---------- RECORDS SUPPLIED ----------

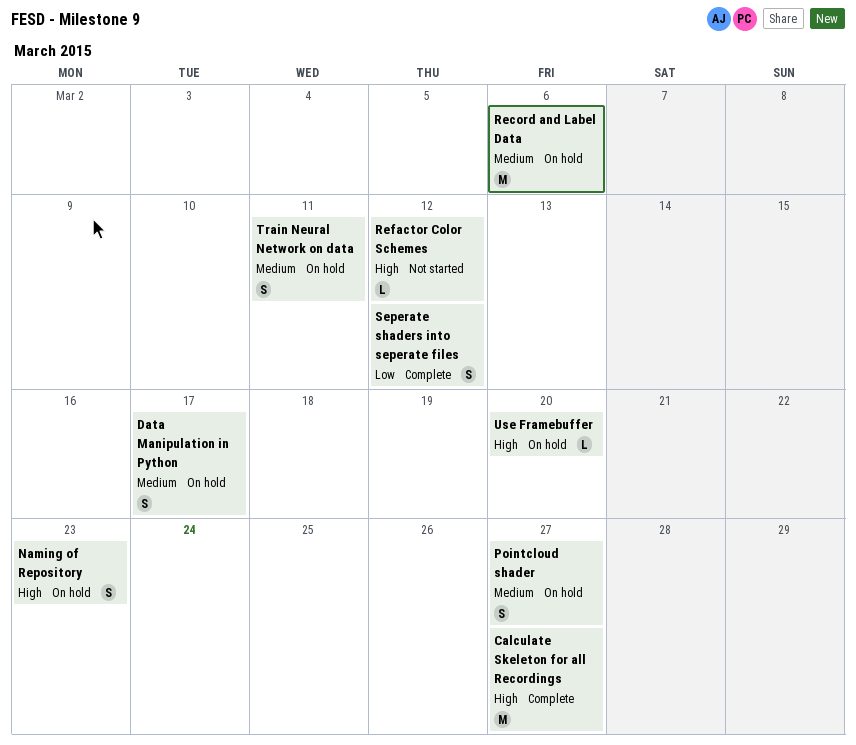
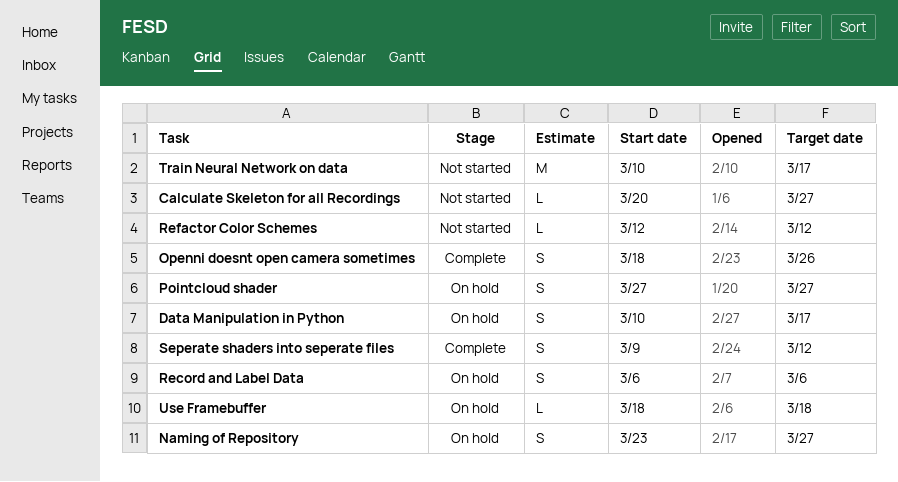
Calculate Skeleton for all Recordings, status: Complete -> Not started
Calculate Skeleton for all Recordings, estimate: M -> L
Naming of Repository, due: Mar 23 -> Mar 27
Openni doesnt open camera sometimes: none -> present
Record and Label Data, estimate: M -> S
Train Neural Network on data, status: On hold -> Not started
Train Neural Network on data, estimate: S -> M
Train Neural Network on data, due: Mar 11 -> Mar 17
Use Framebuffer, due: Mar 20 -> Mar 18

----------

**TO-DO ITEM:**
Every line above goes into the copy unchanged; the pictures do not.

**TASK RESPONSE:**
Calculate Skeleton for all Recordings, status: Complete -> Not started
Calculate Skeleton for all Recordings, estimate: M -> L
Naming of Repository, due: Mar 23 -> Mar 27
Openni doesnt open camera sometimes: none -> present
Record and Label Data, estimate: M -> S
Train Neural Network on data, status: On hold -> Not started
Train Neural Network on data, estimate: S -> M
Train Neural Network on data, due: Mar 11 -> Mar 17
Use Framebuffer, due: Mar 20 -> Mar 18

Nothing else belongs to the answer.